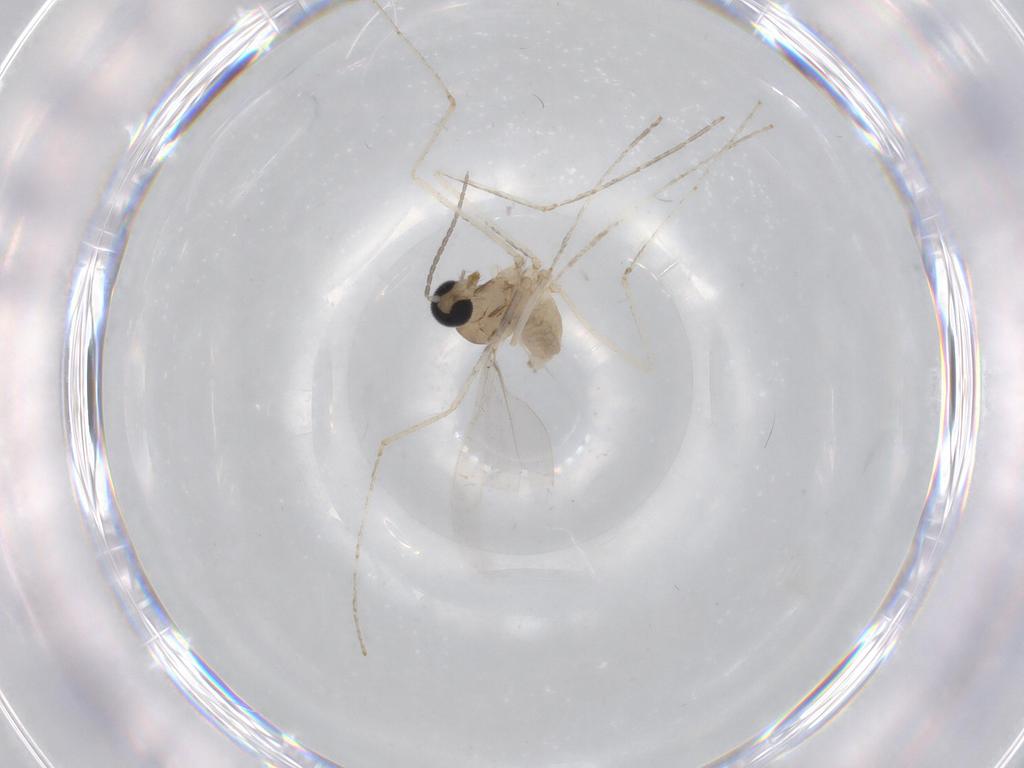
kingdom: Animalia
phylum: Arthropoda
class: Insecta
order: Diptera
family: Cecidomyiidae
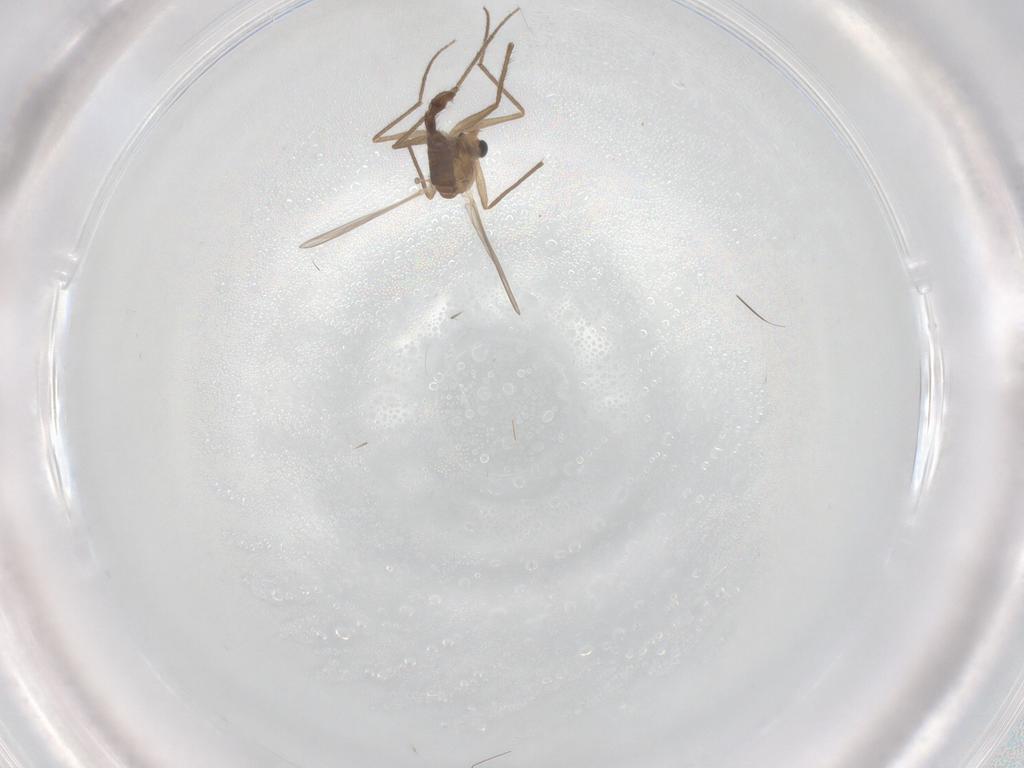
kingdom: Animalia
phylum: Arthropoda
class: Insecta
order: Diptera
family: Chironomidae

------------------------------------------------------------

# Goal
Copy the text lines of every entry above without changes, leaving the pictures out.

# Expected output
kingdom: Animalia
phylum: Arthropoda
class: Insecta
order: Diptera
family: Cecidomyiidae
kingdom: Animalia
phylum: Arthropoda
class: Insecta
order: Diptera
family: Chironomidae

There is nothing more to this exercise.